Risks and longer‑term concerns
  • Timing magnifies risk. The MCT regression coincided with Windows 10 EoS, increasing the likelihood of rushed upgrades, use of unsupported bypasses, and possible device exposure to post‑EoS threats.
  • Unofficial bypass tools (Flyby11 and similar) present genuine security and update‑entitlement risks. Microsoft’s defensive posture — flagging some tools as PUAs — underscores the tradeoff: you may achieve an installation but sacrifice vendor support and future update reliability.
  • The silent nature of the MCT crash was particularly harmful: lacking an error code or guidance, non‑technical users were left without a clear next step and were more likely to download risky third‑party “fixes.” Microsoft’s Release Health note remedied that by providing an explicit workaround.
What to expect from Microsoft
  • A corrective MCT update is expected; Microsoft’s known‑issues page says a resolution will be released in a future update to the tool. There is no ETA published, so organizations that must meet deadlines should adopt ISO or Installation Assistant paths rather than wait.

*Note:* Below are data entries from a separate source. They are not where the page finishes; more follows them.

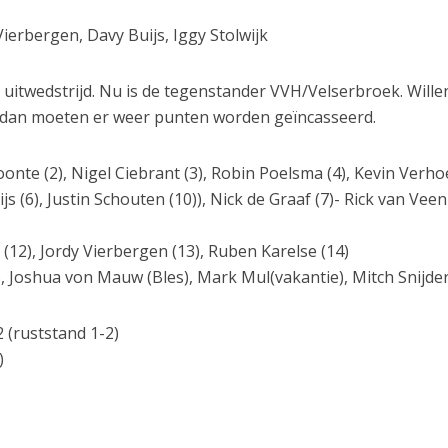
Vierbergen, Davy Buijs, Iggy Stolwijk
uitwedstrijd. Nu is de tegenstander VVH/Velserbroek. Wille
dan moeten er weer punten worden geïncasseerd.
oonte (2), Nigel Ciebrant (3), Robin Poelsma (4), Kevin Verh
ijs (6), Justin Schouten (10)), Nick de Graaf (7)- Rick van Veen 
k (12), Jordy Vierbergen (13), Ruben Karelse (14)
, Joshua von Mauw (Bles), Mark Mul(vakantie), Mitch Snijder
 (ruststand 1-2)
)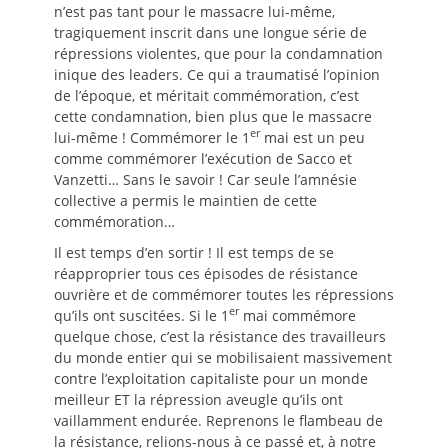
n’est pas tant pour le massacre lui-même,
tragiquement inscrit dans une longue série de
répressions violentes, que pour la condamnation
inique des leaders. Ce qui a traumatisé l’opinion
de l’époque, et méritait commémoration, c’est
cette condamnation, bien plus que le massacre
er
lui-même ! Commémorer le 1
mai est un peu
comme commémorer l’exécution de Sacco et
Vanzetti… Sans le savoir ! Car seule l’amnésie
collective a permis le maintien de cette
commémoration…
Il est temps d’en sortir ! Il est temps de se
réapproprier tous ces épisodes de résistance
ouvrière et de commémorer toutes les répressions
er
qu’ils ont suscitées. Si le 1
mai commémore
quelque chose, c’est la résistance des travailleurs
du monde entier qui se mobilisaient massivement
contre l’exploitation capitaliste pour un monde
meilleur ET la répression aveugle qu’ils ont
vaillamment endurée. Reprenons le flambeau de
la résistance, relions-nous à ce passé et, à notre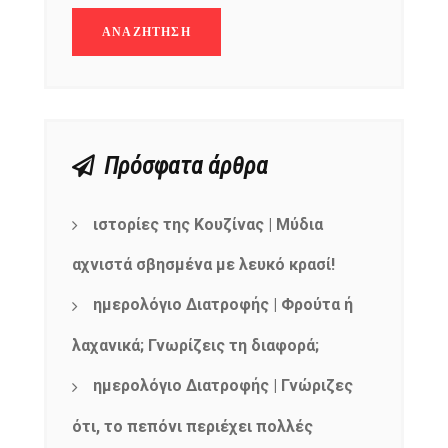
products
Πρόσφατα άρθρα
ιστορίες της Κουζίνας | Μύδια
αχνιστά σβησμένα με λευκό κρασί!
ημερολόγιο Διατροφής | Φρούτα ή
λαχανικά; Γνωρίζεις τη διαφορά;
ημερολόγιο Διατροφής | Γνώριζες
ότι, το πεπόνι περιέχει πολλές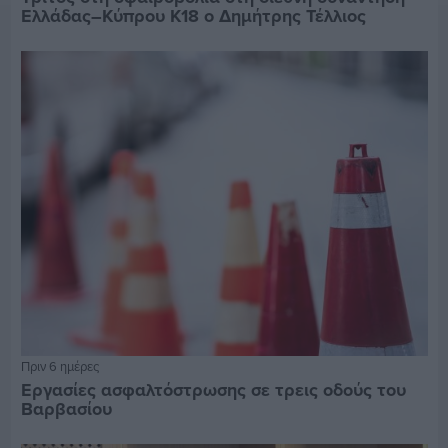
Ελλάδας–Κύπρου Κ18 ο Δημήτρης Τέλλιος
Πριν 6 ημέρες
Εργασίες ασφαλτόστρωσης σε τρεις οδούς του
Βαρβασίου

Bottom line and recommended next steps​

  • Don’t wait for the MCT patch if you need to upgrade or create install media now. Download the official Windows 11 ISO from Microsoft and either mount it for an in‑place upgrade or create bootable USB media using Rufus or other trusted tools.
  • Backup first, validate firmware settings (TPM, Secure Boot), and test the process on one machine before mass deployment.
  • Avoid unsupported bypass tools for production or compliance‑sensitive systems; if you choose a bypass for a personal, non‑critical machine, accept the long‑term risks and scan downloaded utilities carefully.
  • If the PC cannot meet Windows 11 requirements, consider enrollment in the Windows 10 Consumer ESU program as a bridge, or plan hardware replacement on a schedule that meets your security and support needs.
Microsoft’s regression is inconvenient but fixable: official ISO‑based upgrade and the Windows 11 Installation Assistant keep you on supported media and avoid untrusted patches. For users stuck with the broken Media Creation Tool on Windows 10, the safest and fastest path is to switch to an ISO or the Installation Assistant now and reserve MCT for a future date when Microsoft releases the corrected binary.

(If you need a concise, step‑by‑step checklist to follow right now — backup, download ISO, mount and run setup.exe, or create a Rufus USB — follow the numbered sequence in the “Do an in‑place upgrade using the official Windows 11 ISO” section above.)